Text shown:
----

Research on IMTalker and LatentSync

Frank Fu

December 3, 2025

IMTalker: Efficient Audio-Driven Talking Face Generation

1. Real-time / High-speed Output (Inference Speed)

▪️ The IMTalker paper explicitly states that it can reach 40 FPS in video-driven mode (driving by video), and 42 FPS in audio-driven mode (audio-to-video), provided that an RTX 4090 GPU is used.
▪️ This means that, given a sufficiently powerful GPU, IMTalker is technically capable of real-time or near real-time output (generating over 40 frames per second, which matches playable video frame rates).

In the implementation on IMTalker – a Hugging Face Space by chenxie95, I tested a 10-second audio clip, and the total processing time was also about 10 seconds. Given this, although the official project does not provide a dedicated “streaming real-time inference” script, splitting long audio into several ~10-second segments and processing them sequentially should still achieve near real-time output overall.

arXiv

2. Support for “Custom Character Training / New Identity / Custom Avatar / Character”

▪️ IMTalker is designed for the task: single image (a static face) + audio (or driving video) → talking face video.

▪️ In other words, it is inherently meant to generate a talking face video for any given reference image. This essentially provides the capability of custom characters (single-image identity).

▪️ The paper also highlights an identity-adaptive module, which maps motion latents to a personalized subspace, allowing the model to preserve the target identity even under cross-identity reenactment (audio/motion from one person, face from another).

▪️ Therefore, IMTalker does support arbitrary / custom identities (at least at the single-image → talking-video level). This means you can give it any clear human face photo (without severe occlusions), and it can generate talking videos without requiring large datasets to specially train that identity.

----

Extracted records:
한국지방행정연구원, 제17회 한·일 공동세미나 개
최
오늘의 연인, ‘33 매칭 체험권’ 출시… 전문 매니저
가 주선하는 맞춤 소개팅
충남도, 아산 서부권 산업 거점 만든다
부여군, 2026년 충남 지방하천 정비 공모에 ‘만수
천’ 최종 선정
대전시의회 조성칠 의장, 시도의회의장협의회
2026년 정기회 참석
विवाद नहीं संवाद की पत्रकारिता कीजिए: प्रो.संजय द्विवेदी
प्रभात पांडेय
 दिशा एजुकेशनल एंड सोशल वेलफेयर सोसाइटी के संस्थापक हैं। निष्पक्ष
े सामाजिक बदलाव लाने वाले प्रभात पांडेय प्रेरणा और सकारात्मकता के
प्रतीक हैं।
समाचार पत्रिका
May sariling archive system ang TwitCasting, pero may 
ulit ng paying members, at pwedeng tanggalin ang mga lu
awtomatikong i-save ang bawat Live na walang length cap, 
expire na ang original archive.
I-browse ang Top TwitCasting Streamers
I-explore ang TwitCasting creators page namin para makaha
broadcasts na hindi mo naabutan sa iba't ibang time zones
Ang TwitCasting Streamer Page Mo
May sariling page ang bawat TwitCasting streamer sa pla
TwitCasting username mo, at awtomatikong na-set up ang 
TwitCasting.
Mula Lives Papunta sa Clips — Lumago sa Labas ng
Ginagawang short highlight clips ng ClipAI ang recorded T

----

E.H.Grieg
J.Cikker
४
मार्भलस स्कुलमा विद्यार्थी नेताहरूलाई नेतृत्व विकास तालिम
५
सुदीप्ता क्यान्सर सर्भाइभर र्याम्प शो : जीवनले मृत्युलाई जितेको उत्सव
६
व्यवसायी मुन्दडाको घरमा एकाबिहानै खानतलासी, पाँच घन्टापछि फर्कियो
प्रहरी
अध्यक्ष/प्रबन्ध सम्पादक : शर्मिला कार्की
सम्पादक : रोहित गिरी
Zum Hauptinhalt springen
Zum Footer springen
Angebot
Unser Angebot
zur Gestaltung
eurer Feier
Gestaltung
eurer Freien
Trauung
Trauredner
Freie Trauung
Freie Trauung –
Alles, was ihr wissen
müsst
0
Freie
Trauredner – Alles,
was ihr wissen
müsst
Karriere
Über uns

----

Task statement:
Transcribe the IMTalker research notes at the top of the page in full, word for word, without changing anything.

Task output:
Research on IMTalker and LatentSync

Frank Fu

December 3, 2025

IMTalker: Efficient Audio-Driven Talking Face Generation

1. Real-time / High-speed Output (Inference Speed)

▪️ The IMTalker paper explicitly states that it can reach 40 FPS in video-driven mode (driving by video), and 42 FPS in audio-driven mode (audio-to-video), provided that an RTX 4090 GPU is used.
▪️ This means that, given a sufficiently powerful GPU, IMTalker is technically capable of real-time or near real-time output (generating over 40 frames per second, which matches playable video frame rates).

In the implementation on IMTalker – a Hugging Face Space by chenxie95, I tested a 10-second audio clip, and the total processing time was also about 10 seconds. Given this, although the official project does not provide a dedicated “streaming real-time inference” script, splitting long audio into several ~10-second segments and processing them sequentially should still achieve near real-time output overall.

arXiv

2. Support for “Custom Character Training / New Identity / Custom Avatar / Character”

▪️ IMTalker is designed for the task: single image (a static face) + audio (or driving video) → talking face video.

▪️ In other words, it is inherently meant to generate a talking face video for any given reference image. This essentially provides the capability of custom characters (single-image identity).

▪️ The paper also highlights an identity-adaptive module, which maps motion latents to a personalized subspace, allowing the model to preserve the target identity even under cross-identity reenactment (audio/motion from one person, face from another).

▪️ Therefore, IMTalker does support arbitrary / custom identities (at least at the single-image → talking-video level). This means you can give it any clear human face photo (without severe occlusions), and it can generate talking videos without requiring large datasets to specially train that identity.